The judgment of the United States District Court for the Eastern District of Tennessee in case 99-5187 is AFFIRMED, and the judgment of the United States District Court for the Eastern District of Kentucky in case 99-5099 is REVERSED.
Notes
. A notice on the inside cover of the packet informs applicants that they must agree to the terms and conditions outlined in the agreement in order to be considered for employment with Ryan's.
. The agreement received by Daniels designated Employment Dispute Resolution, Inc. ("EDR”) as the arbitration services provider.

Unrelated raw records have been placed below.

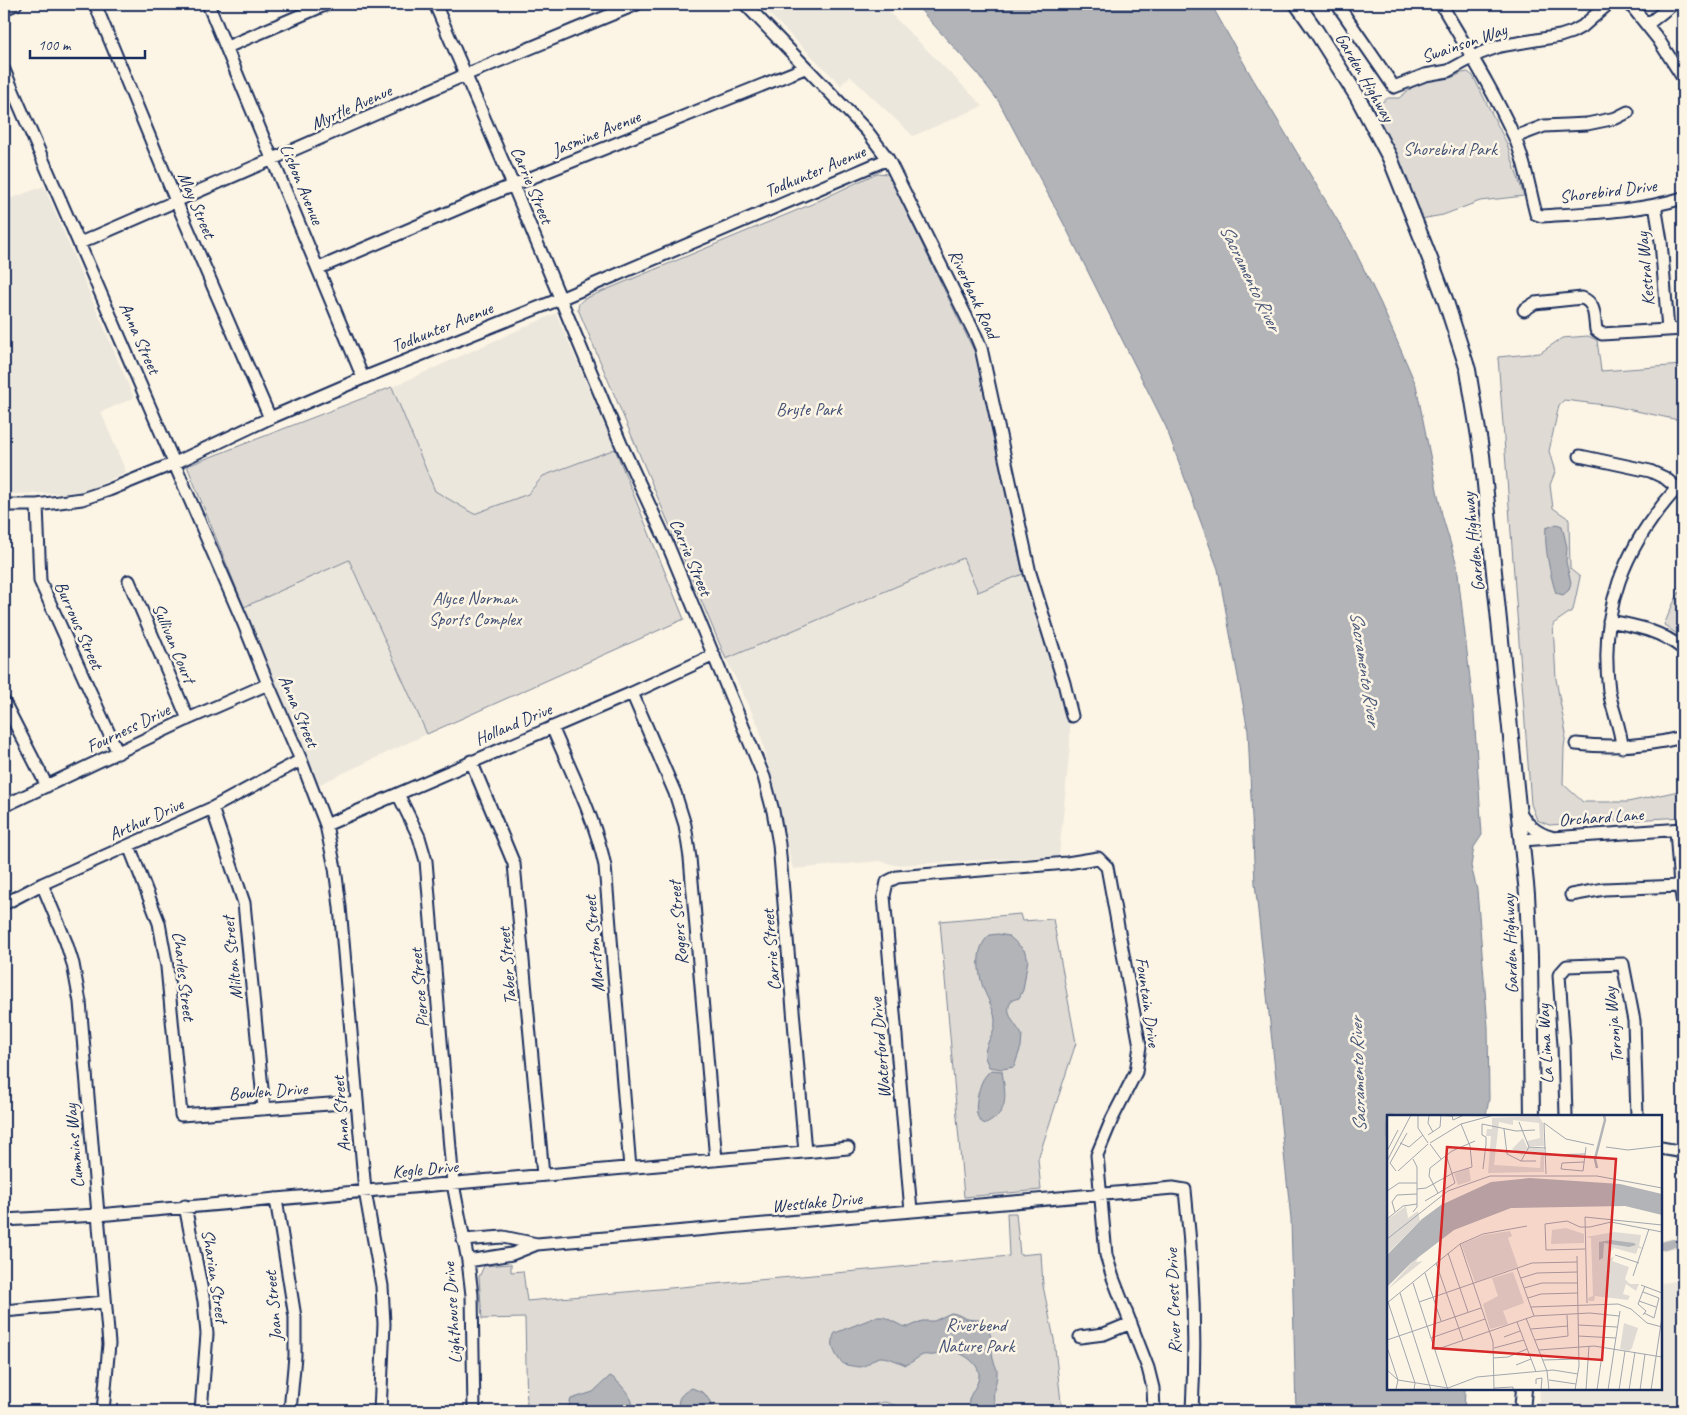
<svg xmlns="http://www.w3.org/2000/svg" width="1687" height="1415" font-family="Caveat,sans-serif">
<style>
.built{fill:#ece7dc}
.green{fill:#dfdbd4;stroke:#7d8599}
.water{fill:#b2b4b8;stroke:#767f94}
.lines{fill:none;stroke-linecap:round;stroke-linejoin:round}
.canal{stroke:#b2b4b8;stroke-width:8}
.minor-casing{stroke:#1b2f5e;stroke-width:15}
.major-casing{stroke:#1b2f5e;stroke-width:18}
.minor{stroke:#fcf5e5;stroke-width:11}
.major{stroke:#fcf5e5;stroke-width:14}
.labels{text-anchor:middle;stroke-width:5;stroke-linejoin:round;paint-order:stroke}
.street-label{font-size:18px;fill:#1b2f5e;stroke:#fcf5e5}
.park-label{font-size:18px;fill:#425176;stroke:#fcf5e5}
.water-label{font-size:19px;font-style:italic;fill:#485779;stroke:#fcf5e5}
.inset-river{fill:none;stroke:#b2b4b8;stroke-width:2.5}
.inset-road{fill:none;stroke:#a2a6af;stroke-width:1}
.view{fill:#d62828;fill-opacity:0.15;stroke:#d62828;stroke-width:2.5}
.inset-edge{fill:none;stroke:#1b2f5e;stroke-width:2.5}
</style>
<rect width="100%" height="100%" fill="#fcf5e5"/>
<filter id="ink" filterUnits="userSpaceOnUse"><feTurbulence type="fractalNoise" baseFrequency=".02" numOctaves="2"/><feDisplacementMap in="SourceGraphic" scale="10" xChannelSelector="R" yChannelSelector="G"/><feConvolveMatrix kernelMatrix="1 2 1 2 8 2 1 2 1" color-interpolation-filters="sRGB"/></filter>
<g filter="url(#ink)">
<path class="built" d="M759,4H881L983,106L913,136L850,76L841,85Z
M44,186L134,398L101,412L126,472L82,493L4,494V201Z
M556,313L615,449L543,476L528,494L474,514L435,491L392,387Z
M964,558L978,592L1023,574L1070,720V746L1059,856L895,865L880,861L793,869L759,727L726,659Z
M349,559L427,734L318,785L244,607Z
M1683,1280V1411H1538L1540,1389H1661V1283Z"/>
<path class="green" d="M1468,72L1473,76L1507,144L1524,196L1480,201L1443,215L1421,219L1373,108L1388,98H1399L1414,86L1423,82L1453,77L1462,73Z
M877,173L888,174L976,355L1023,574L978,592L963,558L726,659L578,309C578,304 580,302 584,299L812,204Z
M1588,336L1597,340L1601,371L1683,365V421L1613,406L1564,400L1559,405L1549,451L1555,472L1550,485L1553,508L1569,519L1570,569L1580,577L1573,610L1553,624L1556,679L1566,734L1564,747L1563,784L1583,802H1628L1683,790V817L1549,825L1537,820L1531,804L1498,357L1540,353L1562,338Z
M392,387L435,491L474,514L528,494L543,476L615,449L684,619L427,734L349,560L244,607L187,466Z
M1683,585V638L1664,625L1672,606Z
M1020,914L1022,921L1053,919L1076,1043L1038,1159L1041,1190L964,1197L940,921Z
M1007,1213H1016L1020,1255L1041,1253L1043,1286L1054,1339L1062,1411H912L885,1402L861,1407L852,1411H527L525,1318L482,1319L479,1277L484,1266L511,1264V1272L523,1271L527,1301L879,1269L1009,1256Z"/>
<path class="water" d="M915,4H1211L1250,74L1351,243L1381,304L1416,385L1442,515L1457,565L1474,713L1482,835L1474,847L1471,866L1477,890L1488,1027L1489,1099L1486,1116H1388V1389H1465L1464,1411H1296L1291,1219L1255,883L1248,731L1218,569L1166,427L1066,228L999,102L977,73Z
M1557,524L1562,526L1567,547L1566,562L1571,583L1569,590L1563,595L1556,593C1550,576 1544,545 1546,528Z
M998,934L1009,936L1024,950L1028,959L1023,990L1019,998L1012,1000C1002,1013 1017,1025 1022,1035L1021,1047L1014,1067L1002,1069L989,1067C988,1064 986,1061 985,1057C984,1043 996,1033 995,1020C994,1009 988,1000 984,990C978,974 974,947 990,935Z
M991,1070L1002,1071C1005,1094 1011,1111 986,1124C971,1121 977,1095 981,1084C983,1078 987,1074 991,1070Z
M951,1313C956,1313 960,1316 965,1318C971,1321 978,1318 984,1322C993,1330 991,1349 993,1359C994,1363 996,1366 997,1370C998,1386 988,1394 998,1411H972C962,1398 978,1390 979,1376C980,1363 961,1351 949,1351C943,1351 940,1354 934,1355C931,1356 927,1354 923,1355C917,1357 912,1363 906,1365C898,1362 889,1357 880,1357C872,1358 868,1367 859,1367C855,1366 848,1366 844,1364C835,1358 829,1342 835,1333L876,1317H884L902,1326L909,1327L922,1321H934Z
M610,1376C616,1378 628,1393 631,1399C633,1402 632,1407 634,1411H570L569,1405L571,1399L593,1392Z
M692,1388L704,1393L717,1411H680C675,1399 682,1393 692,1388Z"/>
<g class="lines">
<path class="canal" d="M1661,1246L1673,1243L1683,1245"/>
<defs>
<path id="minor" d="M95,4L176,201L270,418
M208,4L363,378
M435,4L513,185L621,444L667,543L764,777L773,811L779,844L805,1152
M745,4L867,131L888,159L976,336L981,348L1030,573L1064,683L1072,716
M1337,4L1394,87L1425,75L1448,71L1481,53L1500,46L1560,36L1572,32L1583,26L1608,4
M1441,4C1466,47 1493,90 1514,136C1525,160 1529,188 1536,214L1542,216C1589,213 1637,212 1683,198
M1630,4L1658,39L1683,78
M4,9L16,4
M1648,24L1673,4
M227,47L327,4
M4,70L243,622L268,684L301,760L326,825L335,868L340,907L365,1191L382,1286L384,1324L380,1411
M1515,137L1544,126L1587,124L1616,118L1628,112
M1655,205L1661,241L1668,330
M80,243L465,75L637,4
M319,268L513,185L805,68
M1524,310L1535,303L1582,298C1596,303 1594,317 1596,330L1602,334L1683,329
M1580,456L1650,471L1665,478L1677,488
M4,505H37L82,499L109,490L175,463L270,418L363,378L560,299L888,159
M37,505L40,581L118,753
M129,581L188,719
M1609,621C1637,626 1661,631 1683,649
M632,693L675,793L685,825L690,858L716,1160
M4,702L47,786
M552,727C571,772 595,818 605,866L630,1168
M1576,744C1612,748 1648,746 1683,737
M1622,747C1621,728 1612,710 1609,691C1599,610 1623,548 1677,488L1683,485
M471,761L514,864L543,1175
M398,794L419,837L426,861L453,1184L468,1261L472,1295L474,1411
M4,806L188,719L268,684
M212,808L244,903L264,1109
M1519,810C1526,824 1536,833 1551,837
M326,825L632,693L714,655
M1676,830L1680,886L1683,904
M1522,840L1683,829
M129,846L159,923L167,967L181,1115L357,1102
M42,884L66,942L73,964L80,1002L109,1344L103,1411
M1571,895L1604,889L1680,886
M4,904L42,884L212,808L301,760
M1566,1116L1564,1045L1559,975L1567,966L1623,964L1634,1021L1637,1116
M1661,1148L1683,1152
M276,1199L295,1317V1356L290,1411
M185,1206L204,1301L207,1334L201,1411
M911,1211L884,896L887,882L897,877L1067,863L1098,858L1107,867L1140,1046L1136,1072L1112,1119L1097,1155L1106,1255L1113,1278L1148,1368L1153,1388L1154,1411
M4,1220L98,1215L848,1148
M463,1240L503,1237L537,1244
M468,1261L512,1254L537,1244L1173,1188L1185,1190C1193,1262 1196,1339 1192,1411
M4,1311L105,1302
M1080,1337L1104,1334L1131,1323"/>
<path id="major" d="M1297,4L1316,31L1357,96L1390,158L1430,259L1445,299L1468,370L1482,455L1527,894L1530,956L1532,1116
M1522,1411L1524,1389"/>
</defs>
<use href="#minor" class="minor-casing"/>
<use href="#major" class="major-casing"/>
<use href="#minor" class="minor"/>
<use href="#major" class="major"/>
</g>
</g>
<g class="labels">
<g class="street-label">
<text transform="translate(1464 43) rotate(-19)" y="6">Swainson Way</text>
<text transform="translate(1365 77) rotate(60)" y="6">Garden Highway</text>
<text transform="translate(351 107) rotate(-24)" y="6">Myrtle Avenue</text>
<text transform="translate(596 133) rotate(-22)" y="6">Jasmine Avenue</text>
<text transform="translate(815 171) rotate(-23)" y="6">Todhunter Avenue</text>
<text transform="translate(302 184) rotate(67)" y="6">Lisbon Avenue</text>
<text transform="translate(532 185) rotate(67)" y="6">Carrie Street</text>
<text transform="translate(1608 191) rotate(-7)" y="6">Shorebird Drive</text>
<text transform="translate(197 205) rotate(67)" y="6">May Street</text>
<text transform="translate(1645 269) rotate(-95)" y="6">Kestral Way</text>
<text transform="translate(974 294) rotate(65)" y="6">Riverbank Road</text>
<text transform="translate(442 327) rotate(-22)" y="6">Todhunter Avenue</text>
<text transform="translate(140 338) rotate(66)" y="6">Anna Street</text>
<text transform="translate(1473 542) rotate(-96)" y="6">Garden Highway</text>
<text transform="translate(691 557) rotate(67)" y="6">Carrie Street</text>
<text transform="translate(79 625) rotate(66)" y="6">Burrows Street</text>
<text transform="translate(174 643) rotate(67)" y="6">Sullivan Court</text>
<text transform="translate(299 711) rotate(67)" y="6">Anna Street</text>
<text transform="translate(513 724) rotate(-23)" y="6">Holland Drive</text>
<text transform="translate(128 728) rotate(-26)" y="6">Fourness Drive</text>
<text transform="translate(1601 817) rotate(-4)" y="6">Orchard Lane</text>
<text transform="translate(146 819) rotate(-24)" y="6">Arthur Drive</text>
<text transform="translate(678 923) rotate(-95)" y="6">Rogers Street</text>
<text transform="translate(594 944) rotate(-95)" y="6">Marston Street</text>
<text transform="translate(1510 944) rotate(-92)" y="6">Garden Highway</text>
<text transform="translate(771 950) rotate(-95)" y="6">Carrie Street</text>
<text transform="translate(232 958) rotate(-96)" y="6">Milton Street</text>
<text transform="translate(507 966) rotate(-95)" y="6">Taber Street</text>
<text transform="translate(184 976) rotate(83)" y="6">Charles Street</text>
<text transform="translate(419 988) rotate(-95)" y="6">Pierce Street</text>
<text transform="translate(1148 1002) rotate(82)" y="6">Fountain Drive</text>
<text transform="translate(1613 1025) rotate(-96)" y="6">Toronja Way</text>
<text transform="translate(1545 1044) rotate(-93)" y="6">La Lima Way</text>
<text transform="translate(880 1048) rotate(-95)" y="6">Waterford Drive</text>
<text transform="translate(268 1091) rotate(-4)" y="6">Bowlen Drive</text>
<text transform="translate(341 1114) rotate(-95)" y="6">Anna Street</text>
<text transform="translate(74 1146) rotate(-95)" y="6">Cummins Way</text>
<text transform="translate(425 1169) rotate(-5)" y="6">Kegle Drive</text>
<text transform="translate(817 1202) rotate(-5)" y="6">Westlake Drive</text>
<text transform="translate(215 1276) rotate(81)" y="6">Sharian Street</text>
<text transform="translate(1173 1301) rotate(-92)" y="6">River Crest Drive</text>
<text transform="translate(273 1306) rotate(-95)" y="6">Joan Street</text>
<text transform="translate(452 1313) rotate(-94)" y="6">Lighthouse Drive</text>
</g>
<g class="park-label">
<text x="1450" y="155">Shorebird Park</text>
<text x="809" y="415">Bryte Park</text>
<text x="475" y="604">Alyce Norman<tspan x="475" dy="21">Sports Complex</tspan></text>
<text x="976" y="1331">Riverbend<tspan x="976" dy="21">Nature Park</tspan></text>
</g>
<g class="water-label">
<text transform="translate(1251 277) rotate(64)" y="7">Sacramento River</text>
<text transform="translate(1366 668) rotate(81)" y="7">Sacramento River</text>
<text transform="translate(1357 1075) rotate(-92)" y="7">Sacramento River</text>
</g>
</g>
<g transform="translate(1387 1115)">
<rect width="275" height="275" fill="#fcf5e5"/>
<path d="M152,1L156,8L157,31H141L140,26L153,23L152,8L126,5V10L112,7L107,50L153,53L154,38L139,36L135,40L125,34L136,23L140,32L157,34V57L101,58L104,21H99L100,14H105V3ZM82,53L84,66L71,70L67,59ZM19,91L21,103L31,96L33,106L0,139V105ZM179,113L197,119V128L164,129L165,115ZM123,116L125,121L121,123L131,152L88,167L74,129L97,120ZM227,117L254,120L252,131L257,134L251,133L249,139L227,133L221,139L222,145L227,141L225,146L242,152L238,164L243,169H252L249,176L239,169L236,179L243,181L241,185L208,181L207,186H202L201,183L206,181L204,123L199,122ZM32,140L29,147L36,146L0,175ZM126,157L137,188L116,196L121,209L103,214L96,189L111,181L105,163ZM237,208L251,213L245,233L242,236L233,234Z" fill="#dfdbd4"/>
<path d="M143,63L233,69L275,79V100L238,91L124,93L67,115L24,148L0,172V140L35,104L54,90L104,67ZM224,125L247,128L249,130L242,132L217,128L216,143L212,145V127Z" fill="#b2b4b8"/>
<path class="inset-river" d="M210,53L208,44L218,5L217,0"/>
<path class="inset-road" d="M31,0V13L41,28M40,0L65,1M65,0L66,5L77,0M42,1L41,8L46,17M132,7L142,32M157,8L179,24L207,30M157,8L159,59M117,14L120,39L134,46H149M41,20L53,12L54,0M13,28L22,32L36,20M43,28L74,9L107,0M43,29L54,44M142,32L159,33M219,32L241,35L275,31M0,36L11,15M159,40L198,39M26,44L30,52V92L26,97M0,46L24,0M134,46L142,32M197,47L175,48L174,54L196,56L199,32M96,54L99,29V22L95,20V9L129,16L148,15M9,56L3,48L20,18M11,56L41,29M30,74L39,73L66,58L85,52L83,31L74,9M0,76L12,68H30M51,78L42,61L43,53L65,36L88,26M38,86L68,68L59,40M8,97L5,87L10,80L30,79M0,104L16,91L30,89M0,124L61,76L103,61H210L275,73M73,129L106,227L107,275M198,134L159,135L158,109L180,106L193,112H203L224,107L275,117M61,138L81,197M228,140L252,148M49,148L76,225M130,153L147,201M38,158L54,206M246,161L262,114M134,163L150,158L190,157M26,168L61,275M254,170L275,178M137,173L155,168H191M256,177L272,183L267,203L257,198M13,178L44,275M141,183L154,179L191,178M252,186L269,192M1,187L28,268L27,275M32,187L145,148L190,147M0,188L73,129L96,119L140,111M200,188L198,102L275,110M144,192L231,189L244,194L260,208L275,212M256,200L259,196L251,189L258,171M139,203L160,256L162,275M130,207L149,257M191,210L230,212M144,214L181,211M191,221L229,223M117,222L133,216M44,223L98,204M0,225L94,193M148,225L181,221L180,200M0,232L11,265L9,274M107,233L137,225M48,235L147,201L203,198L232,201M152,235L207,231L275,242M106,243L121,242L140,234M156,245L192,244M129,250L144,244M0,255L11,265L61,273L90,262L166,255L191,259M162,265L189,269M149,269V264L155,263L154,275M107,273L126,272V275M188,275L192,251L190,141M199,275L202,231M210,275L216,233M221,275L233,196M232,275L238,236M242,275L248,237M253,275L258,239M264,275L275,202"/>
<path class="view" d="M60,32L229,44L215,245L46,233Z"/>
<rect width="275" height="275" class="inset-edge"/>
</g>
<rect width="1687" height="1415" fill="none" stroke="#fcf5e5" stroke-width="20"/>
<rect x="10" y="10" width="1667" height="1395" fill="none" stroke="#1b2f5e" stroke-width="2" filter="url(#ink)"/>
<path d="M30 50v8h115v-8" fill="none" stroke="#1b2f5e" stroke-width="2.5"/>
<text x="38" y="50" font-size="15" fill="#1b2f5e" stroke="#fcf5e5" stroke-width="4" paint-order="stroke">100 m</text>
</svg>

EDR is now apparently referred to as Employment Dispute Services, Inc. ("EDSI”).
. Floss also asserted state-law claims for false imprisonment and intentional infliction of emotional distress, naming as codefendants the two management employees involved in the alleged confrontation.
.Daniels also asserted a claim under a state disability discrimination statute.
. The district court enforced the agreement under the Federal Arbitration Act ("FAA”). See 9 U.S.C. § 2. The FAA authorizes federal district courts to stay a proceeding if any matter raised therein is subject to an arbitration agreement and to issue an order compelling arbitration if a party has filed suit in contravention of an arbitration agreement. See 9 U.S.C. §§ 3 and 4.
. This Court has found that a stay order may constitute a final order when the stay delays the enforcement of a judgment pending the clarification of that judgment.
See M & C Corp. v. Erwin Behr GmbH & Co.,
. Under EDSI’s current procedures, a panel of three "adjudicators” preside over every arbitration proceeding. Each adjudicator is selected from one of three "selection pools.” One pool consists of supervisors or managers of an employer who has entered into an arbi *314 tration agreement with EDSI. A second pool consists of nonsupervisory employees of an employer who is a signatory to an EDSI arbitration agreement. A third pool consists of attorneys, retired judges, and "other competent professional persons” not associated with either party. If the dispute involves more than $20,000, only licensed attorneys are included in this third pool.
The selection process begins with EDSI furnishing both parties a list of potential adjudicators organized according to each selection pool. Information regarding each adjudicator’s recent employment history and related biographical information is provided to the parties along with this list. The parties may then move to strike any adjudicator for cause. Following the removal of any adjudicators for cause, the parties each strike a name from the list until only one name remains from each selection pool.
. Floss insists that the district court erred in determining as a matter of law that she was not fraudulently induced to sign the agreement. Because the agreement is unenforceable on other grounds, we do not address this argument.